--- EXERCISE DETAILS ---
Can you render every line of the items below as a JSON list of strings, one string per line, leaving out blank lines?

[Recorded data]
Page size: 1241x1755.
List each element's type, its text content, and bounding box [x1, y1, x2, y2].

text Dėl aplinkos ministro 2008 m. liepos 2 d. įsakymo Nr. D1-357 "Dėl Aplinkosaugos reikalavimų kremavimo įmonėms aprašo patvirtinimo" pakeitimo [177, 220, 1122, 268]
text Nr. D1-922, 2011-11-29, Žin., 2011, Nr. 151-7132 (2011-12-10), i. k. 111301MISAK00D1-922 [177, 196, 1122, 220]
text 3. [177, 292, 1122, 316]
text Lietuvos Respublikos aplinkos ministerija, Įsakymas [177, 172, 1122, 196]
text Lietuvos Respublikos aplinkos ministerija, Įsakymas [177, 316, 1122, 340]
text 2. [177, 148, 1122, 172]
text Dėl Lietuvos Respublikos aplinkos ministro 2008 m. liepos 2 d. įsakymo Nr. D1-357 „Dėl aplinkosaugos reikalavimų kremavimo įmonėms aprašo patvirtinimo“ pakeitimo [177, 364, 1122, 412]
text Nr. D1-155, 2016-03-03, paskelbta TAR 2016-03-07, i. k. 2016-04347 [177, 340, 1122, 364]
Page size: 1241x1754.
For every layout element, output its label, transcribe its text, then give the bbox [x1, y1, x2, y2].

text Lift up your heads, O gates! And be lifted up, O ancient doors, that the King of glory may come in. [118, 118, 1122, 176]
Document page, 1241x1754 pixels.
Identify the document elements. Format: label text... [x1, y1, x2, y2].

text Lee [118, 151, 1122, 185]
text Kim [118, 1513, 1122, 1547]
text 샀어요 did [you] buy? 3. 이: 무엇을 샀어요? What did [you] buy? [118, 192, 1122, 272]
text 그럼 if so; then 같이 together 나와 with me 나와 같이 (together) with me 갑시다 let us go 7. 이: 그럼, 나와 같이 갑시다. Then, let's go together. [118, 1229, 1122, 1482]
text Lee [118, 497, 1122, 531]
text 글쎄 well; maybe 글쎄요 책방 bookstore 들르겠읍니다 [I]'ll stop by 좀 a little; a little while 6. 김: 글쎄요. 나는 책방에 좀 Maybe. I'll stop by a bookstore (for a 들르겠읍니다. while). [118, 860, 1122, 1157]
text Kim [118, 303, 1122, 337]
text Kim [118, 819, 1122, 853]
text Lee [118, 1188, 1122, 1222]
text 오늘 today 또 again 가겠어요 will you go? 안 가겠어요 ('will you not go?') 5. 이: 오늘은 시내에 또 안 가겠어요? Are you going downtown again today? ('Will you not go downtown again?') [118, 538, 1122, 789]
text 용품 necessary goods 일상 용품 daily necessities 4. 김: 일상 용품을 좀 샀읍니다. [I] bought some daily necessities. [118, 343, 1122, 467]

--- RESULT OF THE EXERCISE ---
[
  "Page size: 1241x1755.",
  "List each element's type, its text content, and bounding box [x1, y1, x2, y2].",
  "text Dėl aplinkos ministro 2008 m. liepos 2 d. įsakymo Nr. D1-357 \"Dėl Aplinkosaugos reikalavimų kremavimo įmonėms aprašo patvirtinimo\" pakeitimo [177, 220, 1122, 268]",
  "text Nr. D1-922, 2011-11-29, Žin., 2011, Nr. 151-7132 (2011-12-10), i. k. 111301MISAK00D1-922 [177, 196, 1122, 220]",
  "text 3. [177, 292, 1122, 316]",
  "text Lietuvos Respublikos aplinkos ministerija, Įsakymas [177, 172, 1122, 196]",
  "text Lietuvos Respublikos aplinkos ministerija, Įsakymas [177, 316, 1122, 340]",
  "text 2. [177, 148, 1122, 172]",
  "text Dėl Lietuvos Respublikos aplinkos ministro 2008 m. liepos 2 d. įsakymo Nr. D1-357 „Dėl aplinkosaugos reikalavimų kremavimo įmonėms aprašo patvirtinimo“ pakeitimo [177, 364, 1122, 412]",
  "text Nr. D1-155, 2016-03-03, paskelbta TAR 2016-03-07, i. k. 2016-04347 [177, 340, 1122, 364]",
  "Page size: 1241x1754.",
  "For every layout element, output its label, transcribe its text, then give the bbox [x1, y1, x2, y2].",
  "text Lift up your heads, O gates! And be lifted up, O ancient doors, that the King of glory may come in. [118, 118, 1122, 176]",
  "Document page, 1241x1754 pixels.",
  "Identify the document elements. Format: label text... [x1, y1, x2, y2].",
  "text Lee [118, 151, 1122, 185]",
  "text Kim [118, 1513, 1122, 1547]",
  "text 샀어요 did [you] buy? 3. 이: 무엇을 샀어요? What did [you] buy? [118, 192, 1122, 272]",
  "text 그럼 if so; then 같이 together 나와 with me 나와 같이 (together) with me 갑시다 let us go 7. 이: 그럼, 나와 같이 갑시다. Then, let's go together. [118, 1229, 1122, 1482]",
  "text Lee [118, 497, 1122, 531]",
  "text 글쎄 well; maybe 글쎄요 책방 bookstore 들르겠읍니다 [I]'ll stop by 좀 a little; a little while 6. 김: 글쎄요. 나는 책방에 좀 Maybe. I'll stop by a bookstore (for a 들르겠읍니다. while). [118, 860, 1122, 1157]",
  "text Kim [118, 303, 1122, 337]",
  "text Kim [118, 819, 1122, 853]",
  "text Lee [118, 1188, 1122, 1222]",
  "text 오늘 today 또 again 가겠어요 will you go? 안 가겠어요 ('will you not go?') 5. 이: 오늘은 시내에 또 안 가겠어요? Are you going downtown again today? ('Will you not go downtown again?') [118, 538, 1122, 789]",
  "text 용품 necessary goods 일상 용품 daily necessities 4. 김: 일상 용품을 좀 샀읍니다. [I] bought some daily necessities. [118, 343, 1122, 467]"
]